A: [by Dr. Arcomano]: It should progress.
Q: Would it progress to the point that he would lose his right leg?
Q: Within reasonable medical probabilities, would you expect that he would lose his right leg?
A: I couldn't answer that.
Q: But there is a possibility that he could?
A: A possibility that he could.
Contrary to Mr. Anderson's assertion, this testimony, taken as a whole, is insufficient to demonstrate that the District's failure to inform Mr. Anderson of the need to monitor his condition caused the loss of his right leg. Although the doctor seemed to indicate that the disease should progress, even to the point of losing the leg, when asked to state an opinion "within reasonable medical probabilities," the expert could not answer, but rather indicated that there was a "possibility" that the leg would be lost. A mere possibility does not establish proximate cause. See Baltimore v. B.F. Goodrich Co., 545 A.2d 1228, 1232 (D.C. 1988).

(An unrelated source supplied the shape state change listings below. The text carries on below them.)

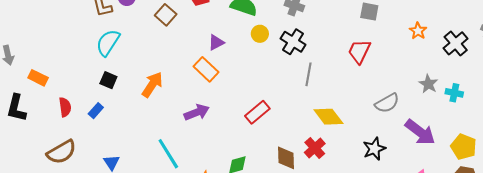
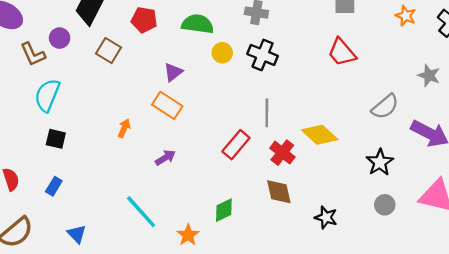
red trapezoid: (359, 51) -> (342, 52), turned -56
gray line: (308, 74) -> (267, 113), moved
orange arrow: (152, 85) -> (124, 128), moved, size x0.6
blue rectangle: (96, 111) -> (54, 186), moved
purple arrow: (197, 112) -> (165, 158), size x0.7
red cross: (315, 148) -> (282, 153), moved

Nor is this a case in which the jury could find proximate cause without the aid of expert testimony. Mr. Anderson first experienced symptoms several months after his release from the correctional facility. He saw a private physician, who referred him to a specialist. Mr. Anderson delayed for two months, however, before making an appointment to see the specialist. Even when told that he should go tpthe hospital immediately or risk losing his leg, Mr. Anderson waited another two months. Under these circumstances, a layperson, "relying on common knowledge and experience," Meek v. Shepard, 484 A.2d 579, 581 (D.C. 1984), could not find that the District's failure to inform Mr. Anderson of the need for follow-up care proximately caused the loss of his right leg. Therefore, the trial Judge correctly eliminated the issue of the loss of Mr. Anderson's right leg from the jury's consideration.
Accordingly, the judgment is reversed and the case is remanded for a new trial on damages.